LE COUILLON.

Nous sommes cinq clients qui attendons notre tour. Gaela va le servir, cela fait sept personnes à l’intérieur de la petite boutique.

Pas très grand, cheveux noirs et lunettes sombres, habillé comme si l’automne avait commencé. Une quarantaine d’années, porte sac à dos et deux cabas. Il se penche pour palper les melons. Il en soupèse un puis un autre, revient sur le premier, se décide pour un troisième. En se redressant il déclare d’une voix douce en s’exprimant lentement que les melons sont mous ou trop durs.

« Regardez celui-ci. Il est un peu mou sur le côté. Pourquoi cette auréole jaune ? »

« Faites voir. Non, il est très bien ce melon. »

« Je ne suis pas sûr. La dernière fois j’en ai pris un trop dur. Il n’était pas sucré. »

« Vous savez, nous arrivons à la fin de la saison. ».

Gaela, debout derrière son comptoir le regarde droit dans les yeux. Elle ne sourit pas.

« Je voudrais un oignon. »

Il le choisit avec précaution en le tournant dans tous les sens puis le lui tend silencieusement. Elle le pose sur la balance. Il se courbe à nouveau du côté où sont achalandées les tomates. Il en choisit quatre. Plus précisément, il en soupèse une dizaine avant d’en sélectionner quatre.

« Très bien. Vous voulez autre chose ? ».

« C’est-à-dire que je voudrais un melon. »

« Alors choisissez… »

« Mais je ne voudrais pas prendre de risque. Vous comprenez, ils sont trop mous ou trop durs. »

Gaela, imperturbable :

« Cher Monsieur, je ne prendrai pas le risque de vous en vendre un. Alors mettons celui-là de côté. » dit-elle en prenant le melon qu’il faisait rouler dans le creux de sa main droite.

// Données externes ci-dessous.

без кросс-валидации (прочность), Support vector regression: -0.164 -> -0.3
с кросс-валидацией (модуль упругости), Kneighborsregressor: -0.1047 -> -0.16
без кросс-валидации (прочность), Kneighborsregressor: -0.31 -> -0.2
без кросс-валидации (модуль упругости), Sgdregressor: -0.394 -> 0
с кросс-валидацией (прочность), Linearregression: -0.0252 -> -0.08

« Oui, je vous comprends. Mais c’est dommage quand même.  Bon, ce sera tout. »

« Dix euros soixante-cinq. ».

Il pose ses cabas, ouvre le sac à dos et cherche son porte-monnaie. Il compte les pièces, l’une après l’autre, les dépose sur le comptoir. Les recompte à nouveau, s’assure que la somme est juste. Gaela rend la monnaie. Il compte encore puis glisse ses légumes dans un cabas.

« Je voulais vous dire, les pommes de terre que j’ai achetées hier… »

« Oui je me souviens… »

« Vous savez, il y a trop d’amidon dans ces pommes de terre. Il faudrait faire attention… ».

Sereine elle répond qu’elle n’est pas dedans, qu’elle ne maitrise pas le taux d’amidon dans une pomme de terre. Il acquiesce devant la difficulté.

Alors que nous pensions que la discussion s’arrêterait là car il commençait à exécuter un demi-tour pour sortir du magasin, il se retourne une dernière fois vers Gaela.

« Dites-moi, le melon. Je veux bien prendre le risque mais vous pourriez me faire un prix… Car vraiment je ne sais pas… ».

Décidée de se débarrasser de lui, elle prend le melon, le pose sur la balance et le visage de plus en plus fermé, le lui tend.

« Un euro.»

Il sort une pièce et s’en va.

Demain il reviendra, il vient tous les jours nous dit Gaela exaspérée.

Potirons, poivrons, tomates-bonbons, courgettons, oignons, cardons, potimarrons, fenouillons, melons, voilà quelques exemples des petits légumes que Gaela et son mari cultivent biologiquement avec amour et détermination. Bien sûr s’ajoutent à ces créations d’orfèvre les concombrons, les aubergeons, les pommes de terre grenaillons, les pommes en l’air ronron, les navons, les saladons et quelques fois des petits pimonts.

Pour vous dire, impressionner Gaela n’est pas à la portée de n’importe quel couillon.